11. Il résulte de l’ensemble de ce qui précède que M. B… n’est pas fondé à demander l’annulation de l’avis d’incompatibilité émis par le ministre de l’intérieur le 7 octobre 2025.
Sur les frais liés au litige :
12. Les dispositions de l’article L. 761-1 du code de justice administrative font obstacle à ce que soit mise à la charge de l’Etat, qui n’est pas, dans la présente instance, la partie perdante, la somme que M. B… demande au titre des frais exposés par lui et non compris dans les dépens.
D E C I D E :
Article 1er: La requête de M. B… est rejetée.
Article 2 : Le présent jugement sera notifié à M. D… B…, au ministre de l’intérieur et à la SNCF SA.

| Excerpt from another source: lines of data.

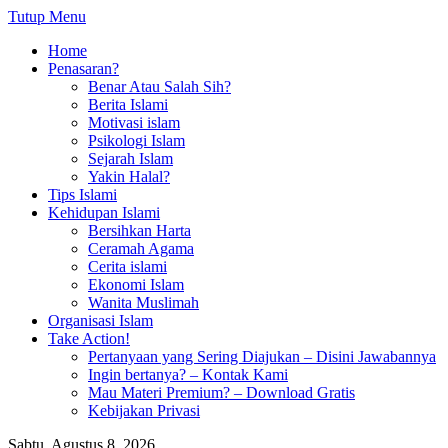
Tutup Menu
Home
Penasaran?
Benar Atau Salah Sih?
Berita Islami
Motivasi islam
Psikologi Islam
Sejarah Islam
Yakin Halal?
Tips Islami
Kehidupan Islami
Bersihkan Harta
Ceramah Agama
Cerita islami
Ekonomi Islam
Wanita Muslimah
Organisasi Islam
Take Action!
Pertanyaan yang Sering Diajukan – Disini Jawabannya
Ingin bertanya? – Kontak Kami
Mau Materi Premium? – Download Gratis
Kebijakan Privasi
Sabtu, Agustus 8, 2026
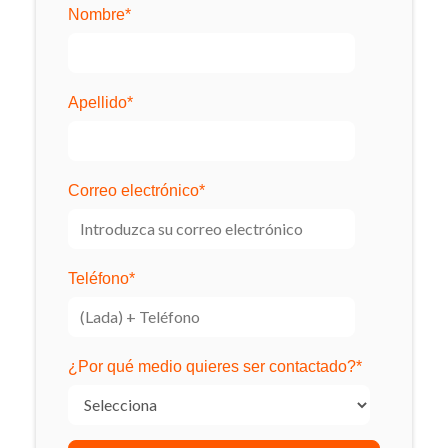
Nombre
*
Apellido
*
Correo electrónico
*
Teléfono
*
¿Por qué medio quieres ser contactado?
*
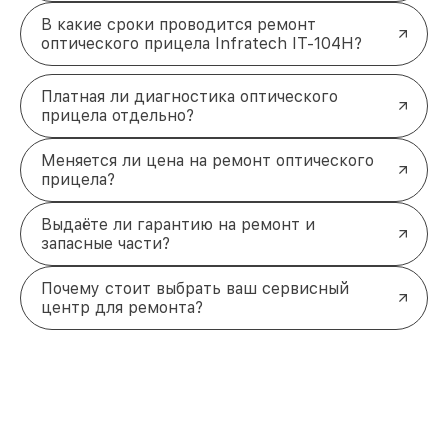
В какие сроки проводится ремонт
оптического прицела Infratech IT-104H?
Платная ли диагностика оптического
прицела отдельно?
Меняется ли цена на ремонт оптического
прицела?
Выдаёте ли гарантию на ремонт и
запасные части?
Почему стоит выбрать ваш сервисный
центр для ремонта?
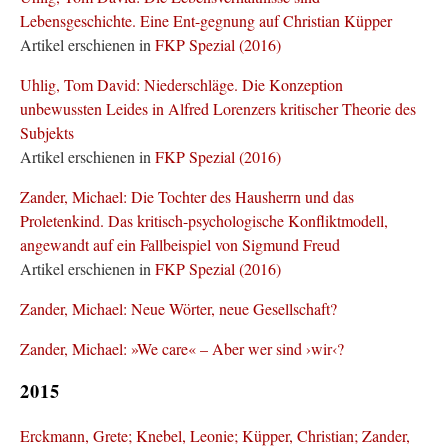
Lebensgeschichte. Eine Ent-gegnung auf Christian Küpper
Artikel erschienen in
FKP Spezial (2016)
Uhlig, Tom David: Niederschläge. Die Konzeption
unbewussten Leides in Alfred Lorenzers kritischer Theorie des
Subjekts
Artikel erschienen in
FKP Spezial (2016)
Zander, Michael: Die Tochter des Hausherrn und das
Proletenkind. Das kritisch-psychologische Konfliktmodell,
angewandt auf ein Fallbeispiel von Sigmund Freud
Artikel erschienen in
FKP Spezial (2016)
Zander, Michael: Neue Wörter, neue Gesellschaft?
Zander, Michael: »We care« – Aber wer sind ›wir‹?
2015
Erckmann, Grete; Knebel, Leonie; Küpper, Christian; Zander,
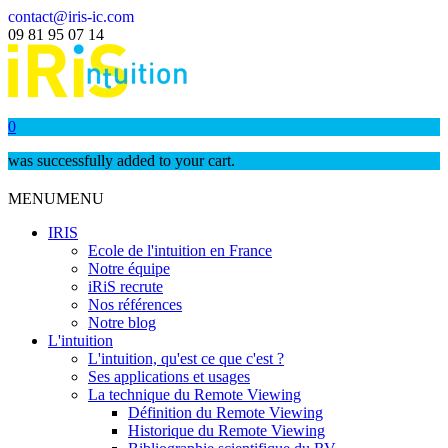
contact@iris-ic.com
09 81 95 07 14
0
was successfully added to your cart.
MENU
MENU
IRIS
Ecole de l'intuition en France
Notre équipe
iRiS recrute
Nos références
Notre blog
L'intuition
L'intuition, qu'est ce que c'est ?
Ses applications et usages
La technique du Remote Viewing
Définition du Remote Viewing
Historique du Remote Viewing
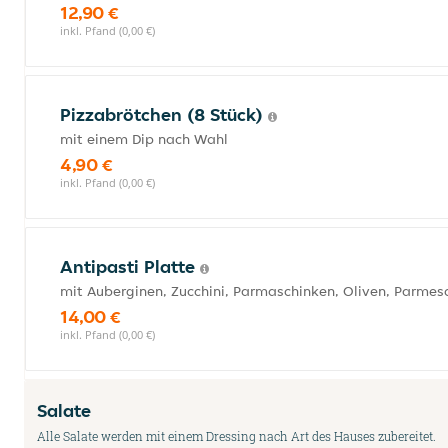
12,90 €
inkl. Pfand (0,00 €)
Pizzabrötchen (8 Stück)
mit einem Dip nach Wahl
4,90 €
inkl. Pfand (0,00 €)
Antipasti Platte
mit Auberginen, Zucchini, Parmaschinken, Oliven, Parmes
14,00 €
inkl. Pfand (0,00 €)
Salate
Alle Salate werden mit einem Dressing nach Art des Hauses zubereitet.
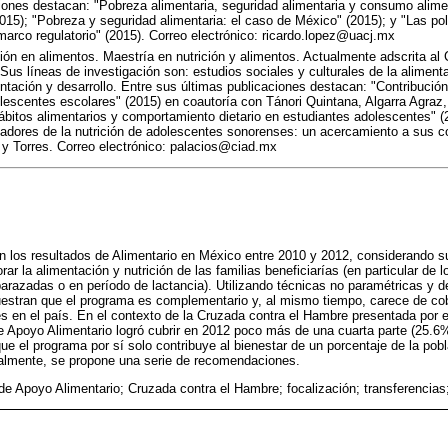
iones destacan: "Pobreza alimentaria, seguridad alimentaria y consumo alime
015); "Pobreza y seguridad alimentaria: el caso de México" (2015); y "Las pol
marco regulatorio" (2015). Correo electrónico: ricardo.lopez@uacj.mx
ón en alimentos. Maestría en nutrición y alimentos. Actualmente adscrita al 
 Sus líneas de investigación son: estudios sociales y culturales de la aliment
entación y desarrollo. Entre sus últimas publicaciones destacan: "Contribución
lescentes escolares" (2015) en coautoría con Tánori Quintana, Algarra Agraz,
hábitos alimentarios y comportamiento dietario en estudiantes adolescentes" (
icadores de la nutrición de adolescentes sonorenses: un acercamiento a sus c
 y Torres. Correo electrónico: palacios@ciad.mx
an los resultados de Alimentario en México entre 2010 y 2012, considerando s
r la alimentación y nutrición de las familias beneficiarías (en particular de
razadas o en período de lactancia). Utilizando técnicas no paramétricas y d
estran que el programa es complementario y, al mismo tiempo, carece de cober
les en el país. En el contexto de la Cruzada contra el Hambre presentada por 
 Apoyo Alimentario logró cubrir en 2012 poco más de una cuarta parte (25.6%)
e el programa por sí solo contribuye al bienestar de un porcentaje de la pobl
nalmente, se propone una serie de recomendaciones.
e Apoyo Alimentario; Cruzada contra el Hambre; focalización; transferencias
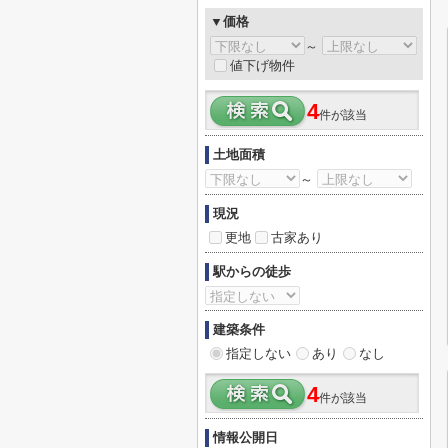
▼価格
～
値下げ物件
4
件が該当
土地面積
～
現況
更地
古家あり
駅からの徒歩
建築条件
指定しない
あり
なし
4
件が該当
情報公開日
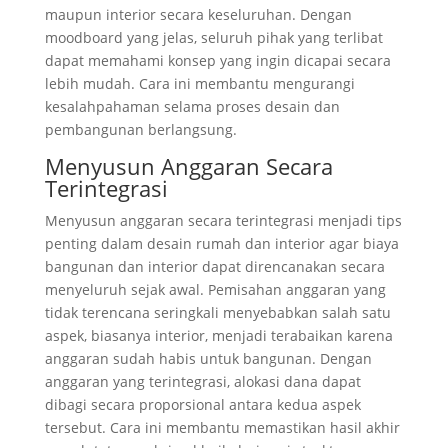
maupun interior secara keseluruhan. Dengan
moodboard yang jelas, seluruh pihak yang terlibat
dapat memahami konsep yang ingin dicapai secara
lebih mudah. Cara ini membantu mengurangi
kesalahpahaman selama proses desain dan
pembangunan berlangsung.
Menyusun Anggaran Secara
Terintegrasi
Menyusun anggaran secara terintegrasi menjadi tips
penting dalam desain rumah dan interior agar biaya
bangunan dan interior dapat direncanakan secara
menyeluruh sejak awal. Pemisahan anggaran yang
tidak terencana seringkali menyebabkan salah satu
aspek, biasanya interior, menjadi terabaikan karena
anggaran sudah habis untuk bangunan. Dengan
anggaran yang terintegrasi, alokasi dana dapat
dibagi secara proporsional antara kedua aspek
tersebut. Cara ini membantu memastikan hasil akhir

Délibéré après l’audience du 16 décembre 2025, à laquelle siégeaient :
M. Ouillon, président,
M. Probert, premier conseiller,
Mme Gaudemet, première conseillère.
Rendu public par mise à disposition au greffe le 18 décembre 2025
Le président-rapporteur,
signé
S. Ouillon
L’assesseur le plus ancien,
signé
L. Probert
La greffière,
signé
S. Nimax
La République mande et ordonne au ministre de l’intérieur en ce qui le concerne ou à tous commissaire de justice à ce requis en ce qui concerne les voies de droit commun contre les parties privées, de pourvoir à l’exécution de la présente décision.